Посеяла я рожь

Посеяла я рожь, а выросла полынь…               

            Любила  Вера Сергеевна в молодости  долгие  дороги.  Далеко  уносящая лента дороги, еще и по родным местам,  всегда  навевает  на воспоминания о прошлом или будущем.  Любая дорога связывает между собой  этапы твоей жизни.  Каждое дерево, каждая извилина,  давно  выросшие и уже кажущиеся почти под самым небом деревья,  раскинувшиеся  тополя и ели  напоминают  определенные жизненные события, которые  до  боли  дороги  твоему  сердцу.
            Мы ехали в машине втроем,   каждого дорога  наводила на свои воспоминания.
Водитель Коля думал, наверное,  о  том, чтобы  не начался дождь, потому что небо быстро стало покрываться  большими черными тучами. Казалось, если сейчас подует  небольшой ветер, то все тучи, словно, сговорившись,  быстро соберутся  и  выльют нам на дорогу свои слезы, потому что  у всех, кто сейчас ехал в этой маленькой машине тоже  собирались слезы, которые с трудом приходилось удерживать.
             Я думала о том,  сколько  человеческих судеб доверили  этой  дороге?  Узкой   с большми ямами   проселочной дороге люди  доверяют свои тайны, мысли, радости и разочарования.
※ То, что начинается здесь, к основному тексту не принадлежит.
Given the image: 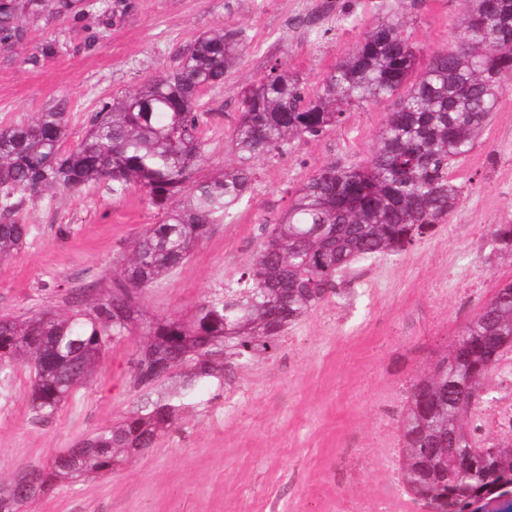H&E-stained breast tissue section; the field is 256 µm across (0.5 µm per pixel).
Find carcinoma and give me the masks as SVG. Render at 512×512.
<instances>
[{
    "label": "carcinoma",
    "mask_w": 512,
    "mask_h": 512,
    "mask_svg": "<svg viewBox=\"0 0 512 512\" xmlns=\"http://www.w3.org/2000/svg\"><path fill=\"white\" fill-rule=\"evenodd\" d=\"M461 34L419 67L400 21L373 23L334 65L316 93L279 64L239 93L232 138L235 162L202 176V92L224 88V74L248 51L246 31L220 25L199 36L179 65L102 104L69 152L60 151L64 108L0 130V259L18 252L32 226L25 199L60 190L106 187L120 198L140 189L161 215L134 239L110 294L68 313L0 318V374L29 366L31 404L55 416L83 386L117 337L142 336L132 375L143 391L120 422L51 457L37 473L38 498L59 481L107 473L154 447L182 411L224 397L234 369L272 355L288 327L337 293L340 274L363 258L399 253L444 224L461 200L453 164L488 124L503 78L512 74V0H464ZM59 0H0V46L24 41L27 24L60 13ZM398 97L368 161L326 165L295 189L288 211L263 223L252 261L205 297L185 321L142 318L139 294L186 262L216 224L251 199L255 164L298 139L340 125L349 107ZM500 250L512 253V224H497ZM512 344V281L501 285L439 358L416 377L402 420L403 487L430 512H466L484 489L512 479V454L469 457L458 397L480 393L487 362ZM188 371H181V367ZM170 388L152 397L164 382Z\"/></svg>",
    "instance_id": "carcinoma-1"
}]
</instances>
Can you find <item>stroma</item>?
<instances>
[{"label": "stroma", "instance_id": "35a3bbf8", "mask_svg": "<svg viewBox=\"0 0 512 512\" xmlns=\"http://www.w3.org/2000/svg\"><path fill=\"white\" fill-rule=\"evenodd\" d=\"M112 4L95 0L82 13L41 18L23 46L0 48V129L62 102L61 149L70 151L102 103L175 68L215 26L243 27L247 54L223 89L203 98L207 176L232 159L239 91L271 65L282 64L313 93L377 18L402 21L425 61L459 33L463 16V0H128L119 18ZM346 10L352 21L343 20ZM310 16L322 39L304 27ZM48 43L53 52L42 53ZM396 105L390 98L352 107L340 127L261 161L251 203L216 225L179 271L142 292L144 318H189L249 264L260 224L276 222L308 176L332 161H366ZM452 176L462 195L446 223L401 253L354 264L339 295L288 329L272 356L236 371L223 400L183 413L179 430L137 460L62 482L23 512H342L350 473L368 496L386 492L375 466L374 410L387 392L430 370L512 280V255L492 235L494 225L512 224V89ZM21 216L32 232L0 263V317L19 320L106 297L132 241L161 220L140 190L115 199L100 186L27 203ZM138 342L135 335L111 341L88 383L49 419L30 409L26 368L0 380V478L122 420L140 396L131 370Z\"/></svg>", "mask_w": 512, "mask_h": 512}]
</instances>
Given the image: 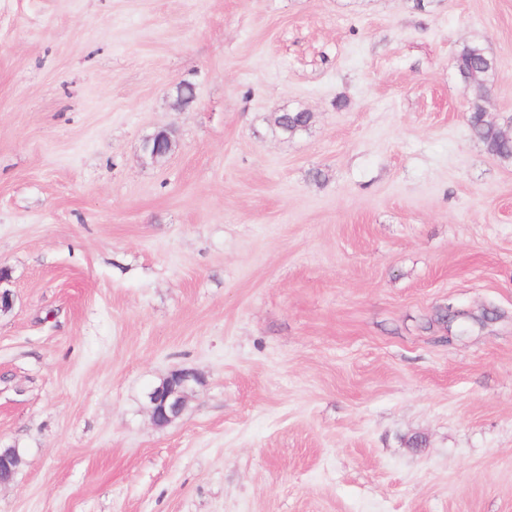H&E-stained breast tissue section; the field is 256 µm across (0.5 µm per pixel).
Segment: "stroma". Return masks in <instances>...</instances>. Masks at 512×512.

             Время от времени я оглядывалась назад и  наблюдала  за бабой  Верой. Она  томным, опусташенным взглядом смотрела  в сторону.  И, как показалось мне,  задавала свои вопросы этой же дороге. Всю свою жизнь провела в небольшой деревушке Талица, не видела ни добра, ни тепла. Пятнадцать лет была замужем,  родила троих детей, двоих похоронила, когда им было по восемь, десять лет и всю свою  жизнь посвятила старшему Витюше.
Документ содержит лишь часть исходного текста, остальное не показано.